Je voudrais insister, à la suite des propos de M. Pfeffer, sur le poids financier de la Chine, qui est maintenant le deuxième contributeur obligatoire au budget des Nations unies et le deuxième contributeur aux opérations de maintien de la paix. Cette part ne fera que se renforcer puisque les contributions financières sont calculées à l’aune de la puissance économique de chaque pays. Gardons bien cela à l’esprit.
Deuxièmement, les entretiens que nous avons menés ont souligné l’impératif besoin de consolidation des opérations de maintien de la paix décidées par le Conseil de sécurité des Nations unies. Leur budget global, qui s’élève à 5,6 milliards de dollars, est relativement faible. Comme nous l’a fait remarquer l’un de nos interlocuteurs, il est inférieur à celui de la police new-yorkaise.
Cette faiblesse budgétaire se conjugue à des défauts régulièrement dénoncés, qu’il s’agisse de l’imprécision des mandats sur la base desquels agissent les missions d’opération de maintien de la paix ou de la formation insuffisante des contingents nationaux constituant les casques bleus. Comme l’avaient déjà souligné nos collègues Laurence Vichnievsky et Jean-Paul Lecoq dans leur rapport d’information présenté l’année dernière, il conviendrait de mettre en place un pilotage centralisé des opérations de maintien de la paix depuis le siège de l’ONU à New York, ainsi qu’un commandement militaire véritablement intégré afin d’en préserver la cohérence stratégique et l’efficacité opérationnelle.
Troisièmement, notre délégation a été très sensibilisée par les ONG, en particulier par Human Rights Watch et le Comité international de la Croix-Rouge, aux menaces qui pèsent sur le respect du droit humanitaire dans les zones de conflit. On constate en effet une tendance croissante des belligérants à appréhender le droit humanitaire non plus comme un droit inconditionnel protégé par les conventions internationales, mais comme une monnaie d’échange. À cette difficulté s’ajoute la multiplicité des groupes armés qui ne permet pas d’assurer systématiquement le respect des garanties de sécurité offertes au personnel humanitaire, notamment dans les zones très étendues, peut-être un peu moins dans les zones urbaines.

Données fournies -
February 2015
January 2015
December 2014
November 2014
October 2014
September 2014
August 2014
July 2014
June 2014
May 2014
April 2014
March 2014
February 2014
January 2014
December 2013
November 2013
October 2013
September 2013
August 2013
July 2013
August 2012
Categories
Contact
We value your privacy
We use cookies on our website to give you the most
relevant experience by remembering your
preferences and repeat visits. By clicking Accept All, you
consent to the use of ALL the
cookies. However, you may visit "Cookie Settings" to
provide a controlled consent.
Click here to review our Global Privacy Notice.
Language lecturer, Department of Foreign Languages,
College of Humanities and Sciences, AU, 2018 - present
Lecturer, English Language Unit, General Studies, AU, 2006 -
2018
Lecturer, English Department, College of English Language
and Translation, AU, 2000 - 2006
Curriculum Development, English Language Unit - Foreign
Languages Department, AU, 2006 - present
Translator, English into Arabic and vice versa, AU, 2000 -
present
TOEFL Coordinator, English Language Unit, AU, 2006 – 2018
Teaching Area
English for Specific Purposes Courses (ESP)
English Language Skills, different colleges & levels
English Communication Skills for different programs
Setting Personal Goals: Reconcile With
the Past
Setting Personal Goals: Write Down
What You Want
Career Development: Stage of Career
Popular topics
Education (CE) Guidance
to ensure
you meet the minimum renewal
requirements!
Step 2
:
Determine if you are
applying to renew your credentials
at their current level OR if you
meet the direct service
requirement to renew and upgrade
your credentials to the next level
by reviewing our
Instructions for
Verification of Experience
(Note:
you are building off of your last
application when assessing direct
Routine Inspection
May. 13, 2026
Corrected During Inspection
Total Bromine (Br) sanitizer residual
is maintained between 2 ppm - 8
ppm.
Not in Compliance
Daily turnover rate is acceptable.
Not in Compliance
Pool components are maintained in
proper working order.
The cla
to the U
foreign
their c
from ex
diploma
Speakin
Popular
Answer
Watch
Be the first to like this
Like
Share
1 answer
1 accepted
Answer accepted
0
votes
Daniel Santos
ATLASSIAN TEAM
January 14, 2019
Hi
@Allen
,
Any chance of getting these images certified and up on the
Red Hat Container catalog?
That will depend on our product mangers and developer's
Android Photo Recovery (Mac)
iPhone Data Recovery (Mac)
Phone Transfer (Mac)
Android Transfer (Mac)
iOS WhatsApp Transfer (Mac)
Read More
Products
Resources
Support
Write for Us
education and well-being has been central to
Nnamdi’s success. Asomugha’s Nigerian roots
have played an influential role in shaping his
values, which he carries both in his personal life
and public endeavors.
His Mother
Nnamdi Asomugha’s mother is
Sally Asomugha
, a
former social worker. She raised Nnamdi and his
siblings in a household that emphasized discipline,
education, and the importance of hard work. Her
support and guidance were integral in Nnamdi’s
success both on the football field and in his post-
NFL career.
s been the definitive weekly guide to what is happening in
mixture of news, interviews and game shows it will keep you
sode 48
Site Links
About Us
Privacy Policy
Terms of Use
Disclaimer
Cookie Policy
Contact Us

Consigne - Restituez sans rien changer le passage de l'extrait sur l'ONU qui commence aux mots "Troisièmement, notre délégation" et s'arrête après "les zones urbaines.". Seul l'extrait sur l'ONU sert de source, sans recours aux entrées.

Réponse -
Troisièmement, notre délégation a été très sensibilisée par les ONG, en particulier par Human Rights Watch et le Comité international de la Croix-Rouge, aux menaces qui pèsent sur le respect du droit humanitaire dans les zones de conflit. On constate en effet une tendance croissante des belligérants à appréhender le droit humanitaire non plus comme un droit inconditionnel protégé par les conventions internationales, mais comme une monnaie d’échange. À cette difficulté s’ajoute la multiplicité des groupes armés qui ne permet pas d’assurer systématiquement le respect des garanties de sécurité offertes au personnel humanitaire, notamment dans les zones très étendues, peut-être un peu moins dans les zones urbaines.